Heat‐shock proteins in autoimmune arthritis: A critical contribution based on the adjuvant arthritis model

Abstract

Recognition of self protein epitopes, apart from those engaged in idiotypic network interactions and MHC restriction, is probably a physiological event in the normal functioning immune system. Furthermore T and B cells recognizing self antigens can be easily cloned from healthy individuals and sometimes be shown to confer autoimmune disease by passive transfer in the experimental situation. The issue is how potentially autoaggressive cells can become activated and how such activity can be contained safely.

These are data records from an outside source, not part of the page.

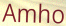
Amho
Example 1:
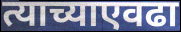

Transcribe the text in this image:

त्याच्याएवढा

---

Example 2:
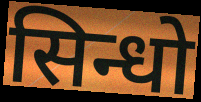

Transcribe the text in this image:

सिन्धो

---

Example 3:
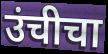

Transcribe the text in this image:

उंचीचा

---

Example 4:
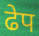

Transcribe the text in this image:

ढेप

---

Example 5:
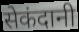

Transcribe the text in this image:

सेकंदानी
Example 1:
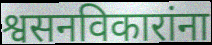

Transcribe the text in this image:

श्वसनविकारांना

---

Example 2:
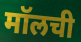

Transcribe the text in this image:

मॉलची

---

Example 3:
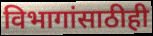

Experimentally, autoimmune disease can be evoked by immunization with autoantigens (encephalomyelitis, thyroiditis etc.) or with foreign antigens that feature antigenic relationships with self antigens (adjuvant arthritis). In both situations transfer of disease has been shown with cloned T cells of a single specificity. In addition, specific control of disease using the same cloned T cells has been achieved. Adjuvant arthritis has been illustrative in these respects. By means of specificity analysis of cloned T cells, a 65 kD heat shock protein of mycobacteria was identified as crucial in the disease. Immunization with this antigen has been found to prevent the development of disease, including forms elicited without mycobacterial involvement. Furthermore, vigorous immunological responses to HSP65 were found both in experimental animals and also in humans as a consequence of exposition to various infectious organisms. By their conserved nature HSPs have ample potential for dangerous mimicry. Recent evidence accumulated suggesting that the same HPS65 may be crucial in human chronic arthritis as well. Therefore it is hoped that extrapolation of the experimental findings to the human situation will help the development of specific means, either T cells or antigens, to control spontaneous autoimmune arthritis in man.